According to the T&Cs of AVS, the implementation can either be push-to-talk but if it were handsfree, the device accessing AVS would require an “Alexa” wake word and far field capability. However, there was no clear picture of who would provide these. Now, it’s official — that Sensory or Kitt can be the providers. That said, there will likely be some licensing of the respective companies’ software.
For any far field voice interaction, the chain of services is this:
Audio Conditioning → Wake Up Word → Speech-To-Text → User Intent (NLU or Rules) → Integrations → Text-To-Speech (or some other acknowledgement)
AVS had only covered the Speech-To-Text onwards, leaving hardware companies with the task of having to implement Wake Up Word on their own. This new announcement means that there is a readily available Alexa trigger word for companies to implement. We have experience with Sensory — having used it as the OK Ubi trigger on our own device. TrulyHandsFree is a reliable trigger software to work with (vs Vocon or Sphinx) and even more importantly, the company is easy to work with.

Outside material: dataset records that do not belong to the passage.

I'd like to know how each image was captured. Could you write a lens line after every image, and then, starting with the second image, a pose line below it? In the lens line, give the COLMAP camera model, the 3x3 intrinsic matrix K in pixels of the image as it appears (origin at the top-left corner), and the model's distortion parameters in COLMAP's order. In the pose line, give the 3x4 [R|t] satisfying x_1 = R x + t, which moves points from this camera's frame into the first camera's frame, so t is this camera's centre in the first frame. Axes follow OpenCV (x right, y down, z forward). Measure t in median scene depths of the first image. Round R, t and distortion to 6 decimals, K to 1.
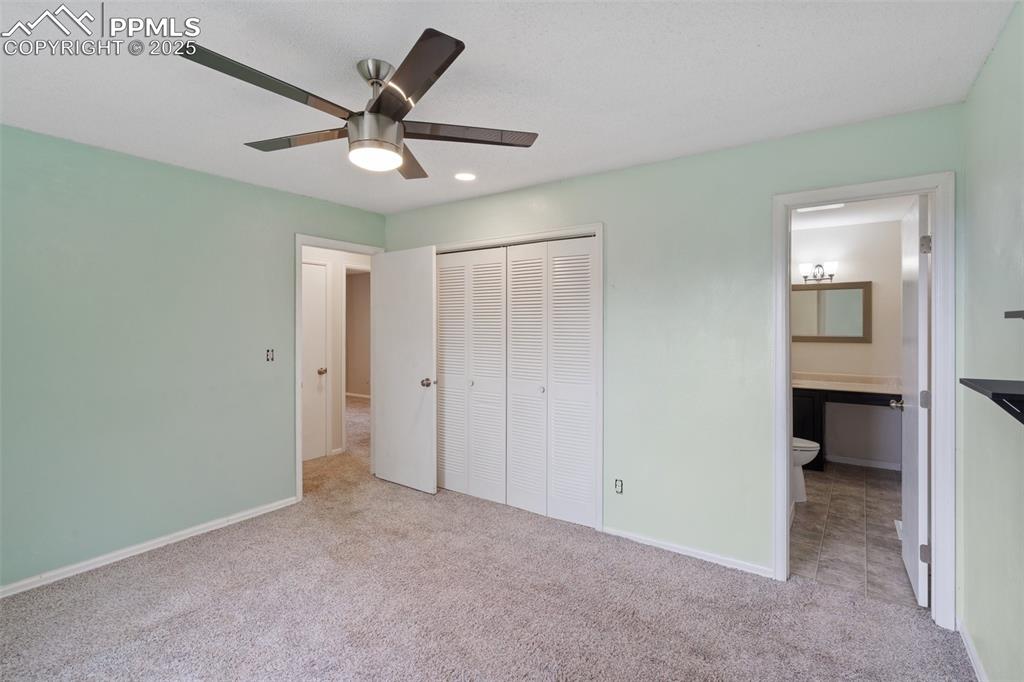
lens RADIAL K [[470.6, 0, 507.9], [0, 470.6, 326.3], [0, 0, 1]] dist [0.000737, 0.000138]
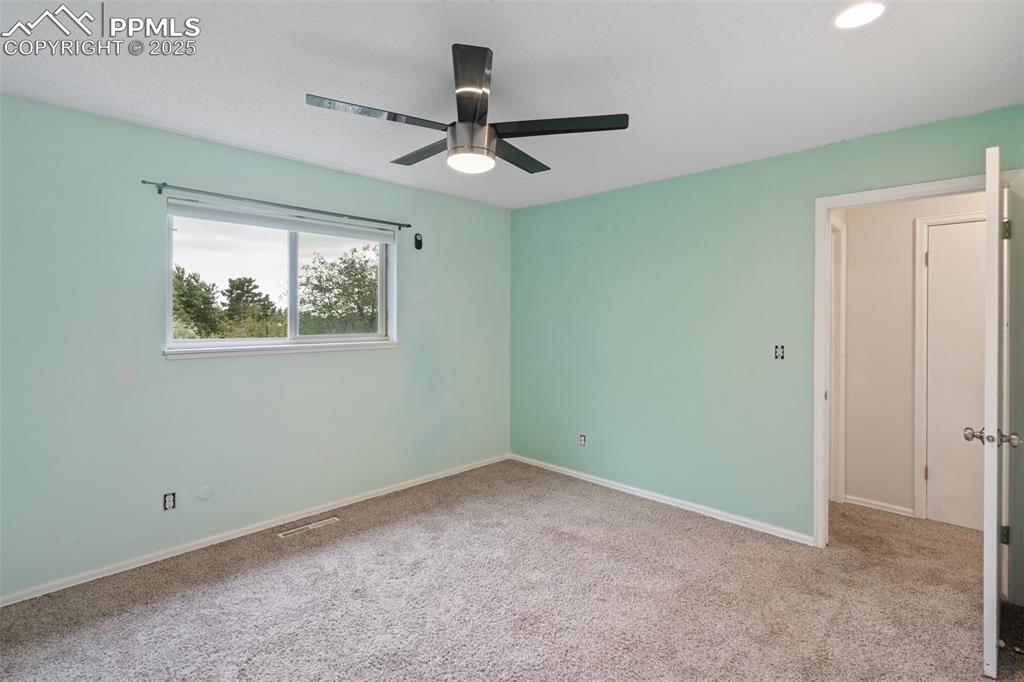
lens RADIAL K [[470.6, 0, 514.5], [0, 470.6, 318.5], [0, 0, 1]] dist [0.000737, 0.000138]
pose [[-0.143827, -0.004857, -0.989591, 0.433246], [-0.007562, 0.999964, -0.003809, 0.008004], [0.989574, 0.006935, -0.143858, 0.694965]]
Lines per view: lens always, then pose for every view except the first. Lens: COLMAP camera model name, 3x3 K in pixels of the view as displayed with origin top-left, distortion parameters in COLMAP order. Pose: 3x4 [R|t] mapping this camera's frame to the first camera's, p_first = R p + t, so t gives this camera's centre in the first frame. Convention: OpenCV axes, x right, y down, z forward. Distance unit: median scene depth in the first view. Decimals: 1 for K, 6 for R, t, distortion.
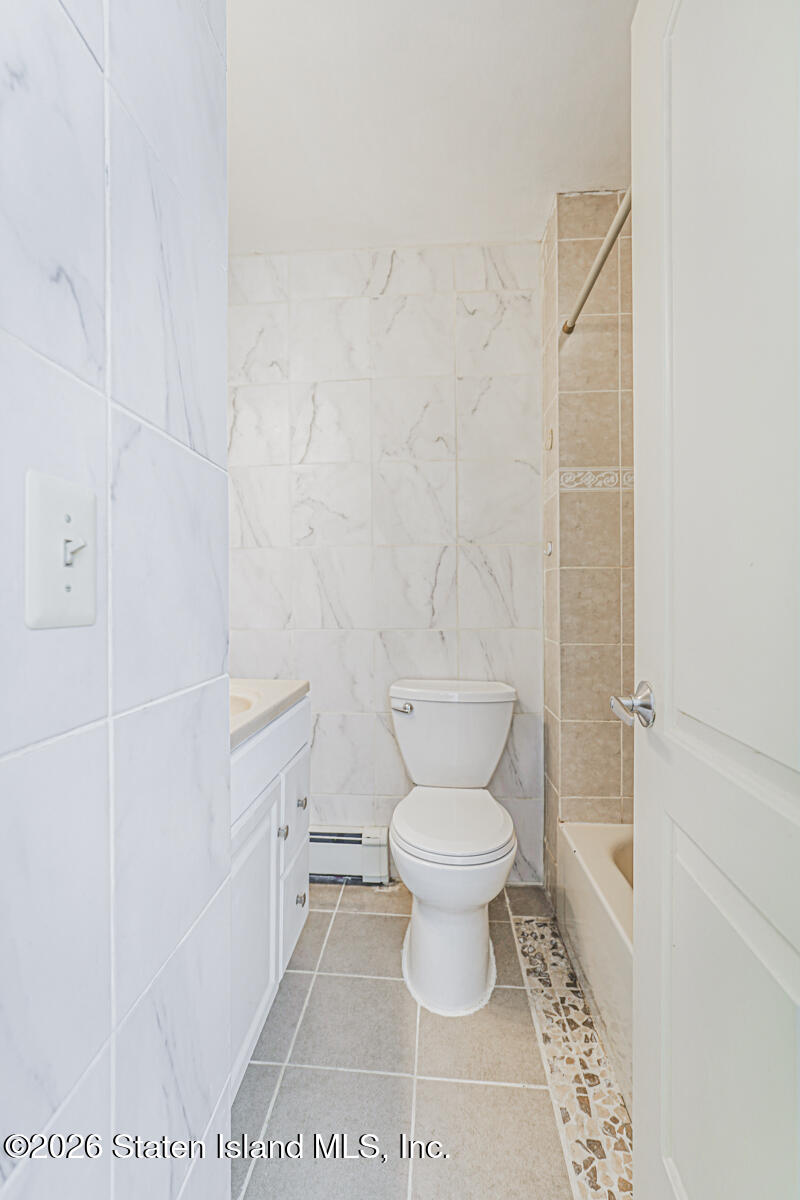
lens RADIAL K [[528.9, 0, 394.8], [0, 528.9, 598.2], [0, 0, 1]] dist [-0.014988, 0.008775]
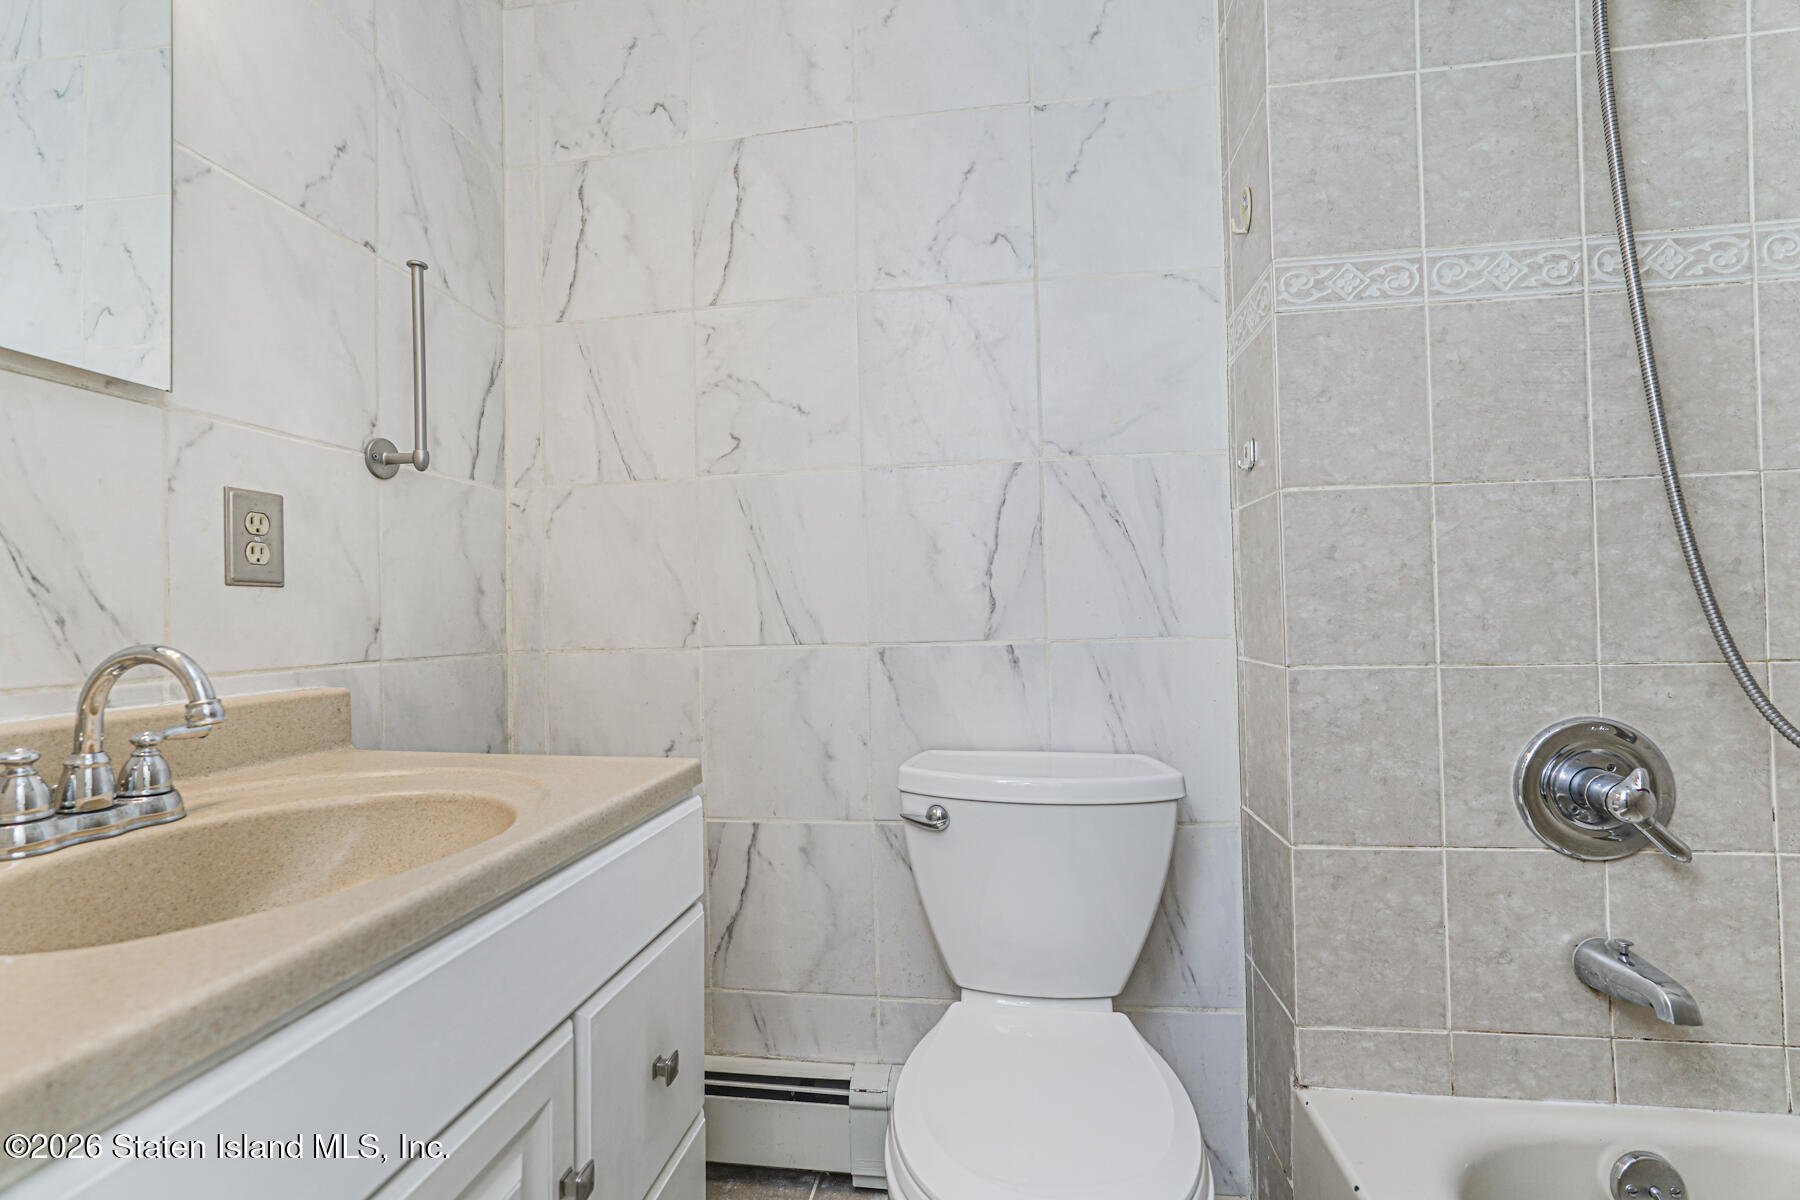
lens RADIAL K [[793.3, 0, 900.6], [0, 793.3, 605.9], [0, 0, 1]] dist [-0.014988, 0.008775]
pose [[0.997866, -0.019684, -0.062251, 0.035740], [0.019100, 0.999768, -0.009968, 0.033103], [0.062433, 0.008757, 0.998011, 0.301730]]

The last missing piece, which will likely be filled soon, is the audio conditioning component. There are a number of companies that have far field DSPs and it’s likely that Amazon will provide some guidance on this at some point.
The other part of the Alexa announcement was cloud end pointing. Before, those who implemented AVS handsfree (we’ve done this on a few different devices) needed to setup their own end pointing — or detecting the end of spoken commands. Now, AVS will be able to send when it detects end of speech and then process the command. This takes a big burden off the developer. We had seen that end of speech issues could lead the mic to continue to stream audio to AVS, especially when there was a lot of background noise.
It’s going to become a lot easier to implement AVS on hardware product.